◆ CONSIGNA 1
Según el fragmento, ¿qué milicia asaltó la aldea de Julienne Akilimali?
◆ CONSIGNA 2
Resume el fragmento en dos oraciones.
◆ CONSIGNA 3
Reproduce sin cambios el tramo del fragmento que se abre con las palabras que contienen "Julienne ha sido" y se cierra con "los que violan.".

◆ FRAGMENTO DEL DOCUMENTO

Foto: Juan Carlos Tomasi / El País.

Médicos Sin Fronteras / Agus Morales*

@agusmoralespuga

Julienne Akilimali sacude la cabeza. Quiere olvidar.

− No quiero volver a mi pueblo, Idunga, porque allí están los mismos hombres y no quiero revivir aquellos hechos traumáticos.

Julienne ha sido violada dos veces. Su aldea, situada en el este de la República Democrática del Congo (RDC), fue asaltada por la milicia de las Fuerzas Democráticas para la Liberación de Ruanda (FDLR). “La primera vez vinieron hombres armados, entraron en casa, me violaron y mi familia intentó escapar –relata Julienne–. Secuestraron a mi hija, de 14 años, y se la llevaron al bosque durante seis meses. La dejaron embarazada. Cuando volvió a casa del bosque, la recibimos con alegría, pero los mismos hombres regresaron, me volvieron a violar y mataron a mi marido”. Ahora es desplazada y vive con su hija, que dio a luz a un bebé tras ser violada, y sus otros dos hijos. Se queja de que no tiene medios para subsistir. Ha sufrido un ataque del FDLR pero en el este del Congo son todos los grupos armados, sin excepción, los que violan.

◆ REGISTROS EXTRAÍDOS
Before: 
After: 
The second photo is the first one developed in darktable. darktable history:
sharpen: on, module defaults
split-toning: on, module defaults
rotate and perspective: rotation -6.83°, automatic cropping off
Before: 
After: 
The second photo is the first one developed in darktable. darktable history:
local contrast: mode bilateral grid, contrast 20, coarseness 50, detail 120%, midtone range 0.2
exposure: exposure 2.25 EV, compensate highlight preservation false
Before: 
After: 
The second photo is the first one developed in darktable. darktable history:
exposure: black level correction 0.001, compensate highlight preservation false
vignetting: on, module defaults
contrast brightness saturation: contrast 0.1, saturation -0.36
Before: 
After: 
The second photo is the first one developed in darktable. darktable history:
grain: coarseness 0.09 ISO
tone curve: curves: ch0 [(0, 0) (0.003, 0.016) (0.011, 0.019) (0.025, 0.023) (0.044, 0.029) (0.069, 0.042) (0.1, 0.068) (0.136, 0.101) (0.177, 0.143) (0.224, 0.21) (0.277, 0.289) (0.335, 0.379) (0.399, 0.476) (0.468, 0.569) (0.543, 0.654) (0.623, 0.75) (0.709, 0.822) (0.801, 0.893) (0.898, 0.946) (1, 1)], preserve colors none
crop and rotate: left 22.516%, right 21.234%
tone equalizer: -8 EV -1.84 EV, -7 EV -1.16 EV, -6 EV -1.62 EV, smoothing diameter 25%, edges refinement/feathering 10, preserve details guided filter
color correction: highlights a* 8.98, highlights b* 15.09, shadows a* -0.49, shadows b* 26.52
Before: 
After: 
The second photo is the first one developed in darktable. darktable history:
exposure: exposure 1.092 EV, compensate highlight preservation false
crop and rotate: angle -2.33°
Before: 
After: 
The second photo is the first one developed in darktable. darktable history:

◆ RESPUESTA ESCRITA 1
La milicia de las Fuerzas Democráticas para la Liberación de Ruanda (FDLR).

◆ RESPUESTA ESCRITA 2
Julienne Akilimali, cuya aldea en el este de la República Democrática del Congo fue asaltada por la milicia de las FDLR, fue violada dos veces. Durante esos ataques secuestraron durante seis meses a su hija de 14 años, que quedó embarazada, y mataron a su marido; hoy Julienne vive desplazada con sus hijos, sin medios para subsistir.

◆ RESPUESTA ESCRITA 3
Julienne ha sido violada dos veces. Su aldea, situada en el este de la República Democrática del Congo (RDC), fue asaltada por la milicia de las Fuerzas Democráticas para la Liberación de Ruanda (FDLR). “La primera vez vinieron hombres armados, entraron en casa, me violaron y mi familia intentó escapar –relata Julienne–. Secuestraron a mi hija, de 14 años, y se la llevaron al bosque durante seis meses. La dejaron embarazada. Cuando volvió a casa del bosque, la recibimos con alegría, pero los mismos hombres regresaron, me volvieron a violar y mataron a mi marido”. Ahora es desplazada y vive con su hija, que dio a luz a un bebé tras ser violada, y sus otros dos hijos. Se queja de que no tiene medios para subsistir. Ha sufrido un ataque del FDLR pero en el este del Congo son todos los grupos armados, sin excepción, los que violan.